GIVEN REQUEST A: Rewrite the part of the listing that opens with the line containing "Noah numerals: Roman -> Arabic" and runs to the end of the listing. Replace "Hana" with "Ines", keep everything else unchanged, and omit the picture lines.

The Kenya Forest Service (KFS) in partnership with the county government of Kisii has begun substituting eucalyptus trees with indigenous and fruit trees that provide high-value products.

Speaking during the commemoration of the International Day of Forests held at Nyanturago Wetland, the County Forest Conservator, Mr. Wellington Ndaka said they are going to systematically uproot the eucalyptus trees within river lines and water shades in a regulated manner.

Ndaka asked eucalyptus tree farmers not to panic, but instead work together with KFS so that the process is conducted in a way that does not hurt the farmers or the economy.

Kisii County had earlier on issued a directive for farmers to uproot the high water-consuming eucalyptus trees as part of protecting the water sources in the county.

The County Forest Conservator noted that Kisii County has a forest cover of 15.06 percent and has surpassed the nationwide target of 10 percent, therefore, they are aiming at reaching 30 percent by 2030 as part of the Presidential directive of planting 15 billion trees.

He pointed out that the county had planted a total of 18,700 trees in Nyanturago wetland, Kisii National Polytechnic, and other primary schools to commemorate the International Day of Forests.

“This will go a long way in providing carbon sink and also realize multiple benefits of environmental services and goods,” Ndaka added.

Kisii County Executive Committee Member for Environment, Mr. Ronald Nyakweba lauded KFS for their determination in the conservation of Nyanturago wetland saying the county government is also keen on ensuring that the wetland is conserved.

Nyakweba said the county administration in collaboration with the Kenya Forest Service will support the fencing of the area to prevent further encroachment of the wetland by the local residents.

DATA SUPPLIED:
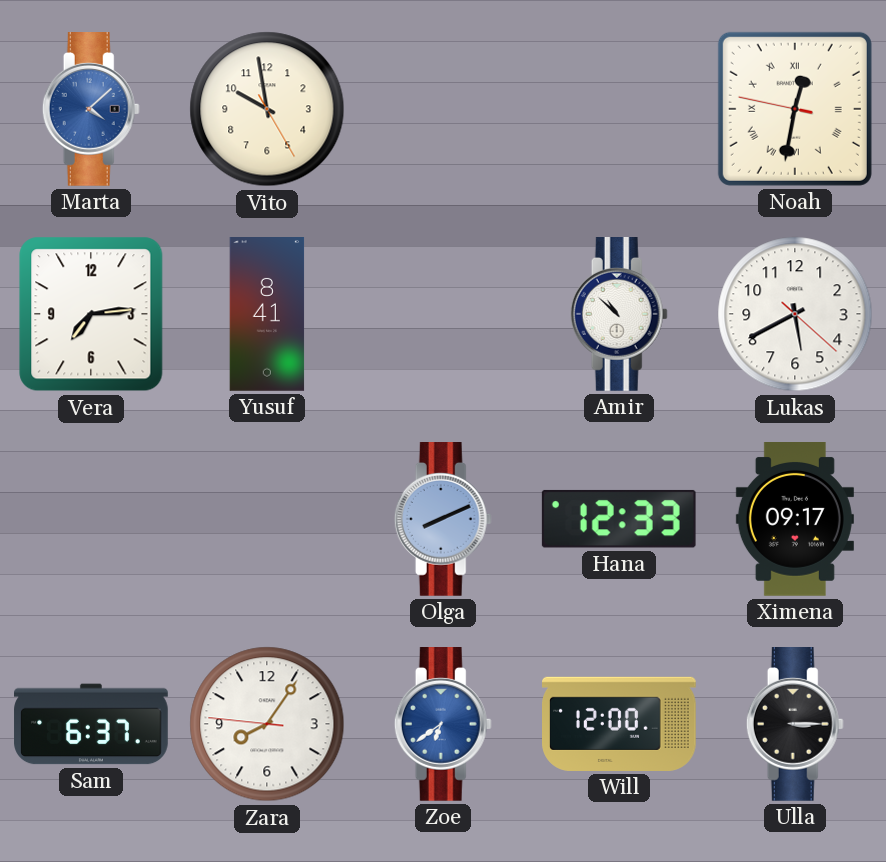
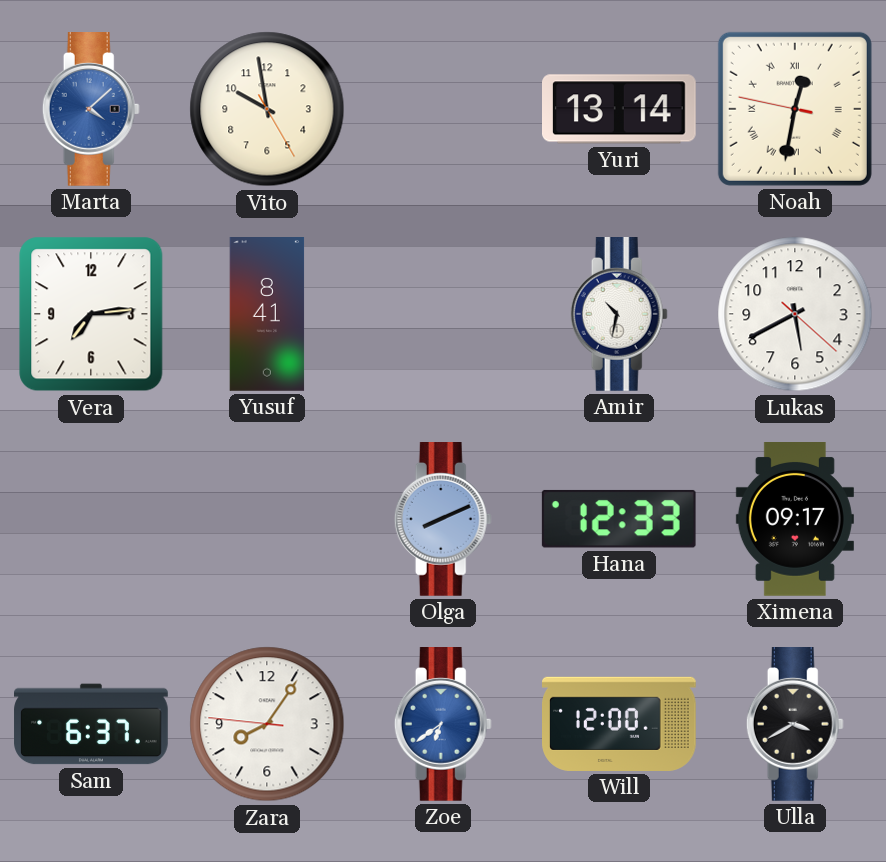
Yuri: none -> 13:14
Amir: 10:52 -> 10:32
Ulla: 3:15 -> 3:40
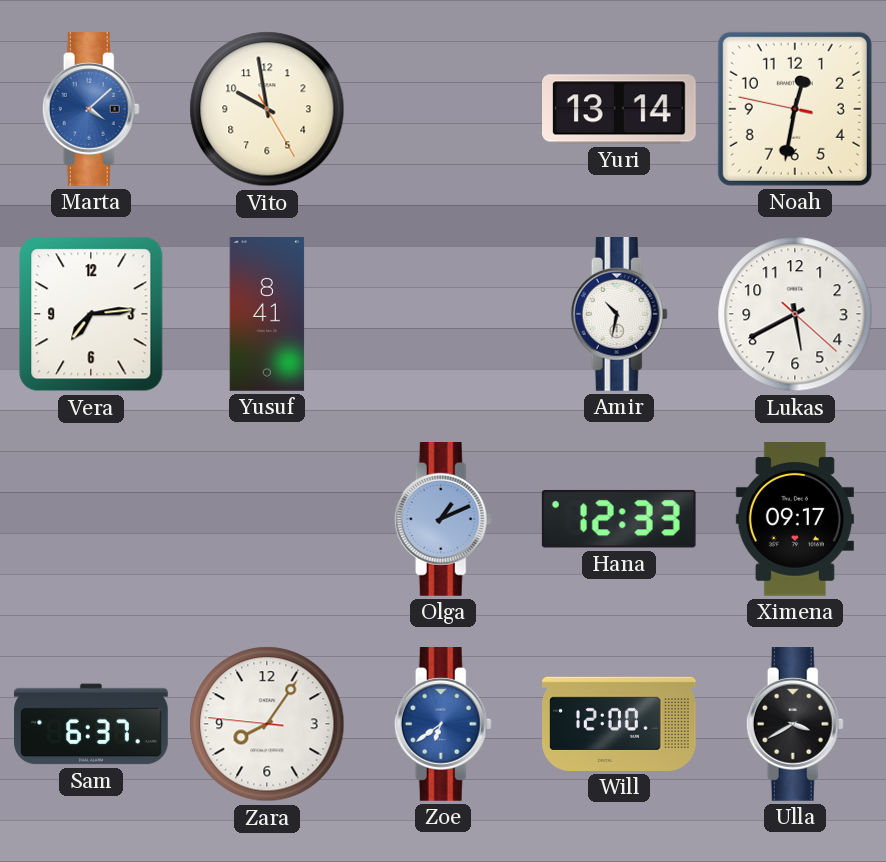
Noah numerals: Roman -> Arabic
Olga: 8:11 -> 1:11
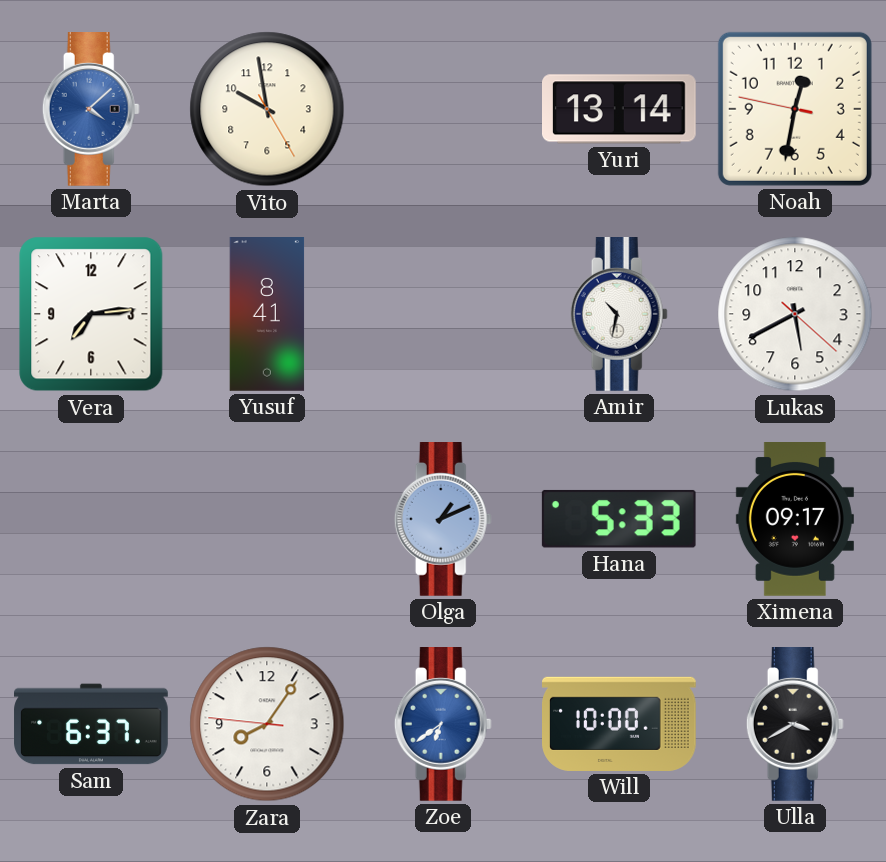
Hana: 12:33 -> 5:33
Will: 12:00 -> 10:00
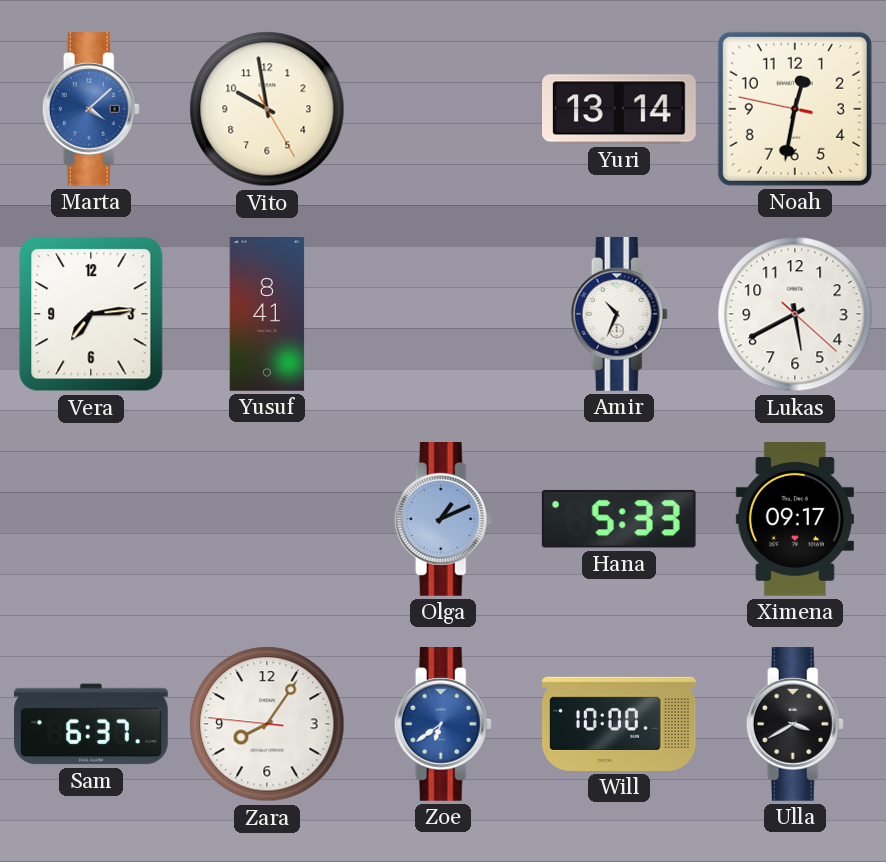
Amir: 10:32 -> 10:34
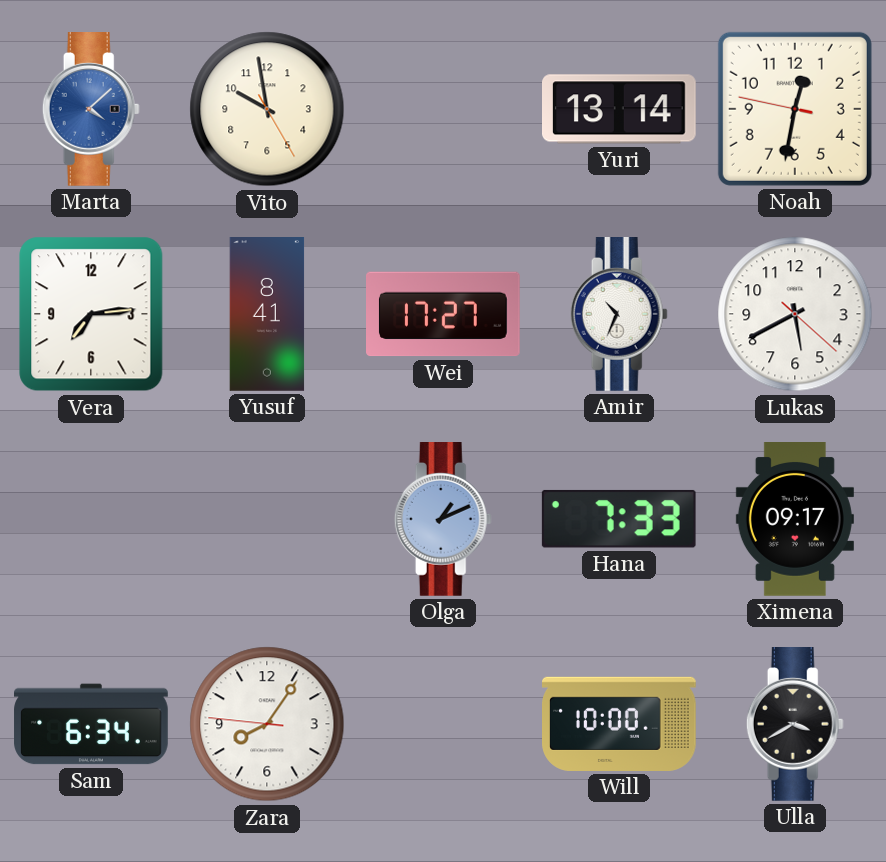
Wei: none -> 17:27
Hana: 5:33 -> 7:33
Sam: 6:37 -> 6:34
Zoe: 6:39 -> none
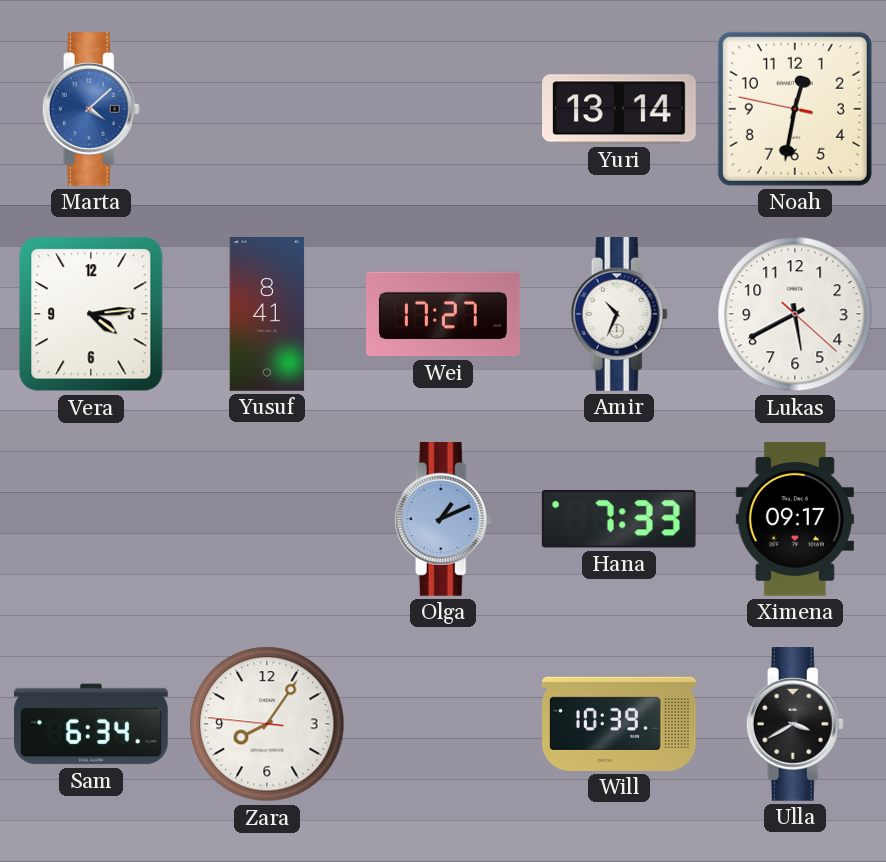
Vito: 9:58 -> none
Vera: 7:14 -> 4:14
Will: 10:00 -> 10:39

GIVEN REQUEST B: Using the article on Kisii's forest work, decide whether each statement agrees with it. (i) Kisii County has a forest cover of 15.06 percent. (ii) All 18,700 trees were planted in Nyanturago wetland. (iii) The International Day of Forests commemoration was held at Kisii National Polytechnic.

EXERCISE RESULT A:
Noah numerals: Roman -> Arabic
Olga: 8:11 -> 1:11
Ines: 12:33 -> 5:33
Will: 12:00 -> 10:00
Amir: 10:32 -> 10:34
Wei: none -> 17:27
Ines: 5:33 -> 7:33
Sam: 6:37 -> 6:34
Zoe: 6:39 -> none
Vito: 9:58 -> none
Vera: 7:14 -> 4:14
Will: 10:00 -> 10:39

EXERCISE RESULT B:
(i) Yes: "Kisii County has a forest cover of 15.06 percent"
(ii) No: "in Nyanturago wetland, Kisii National Polytechnic, and other primary schools"
(iii) No: "held at Nyanturago Wetland"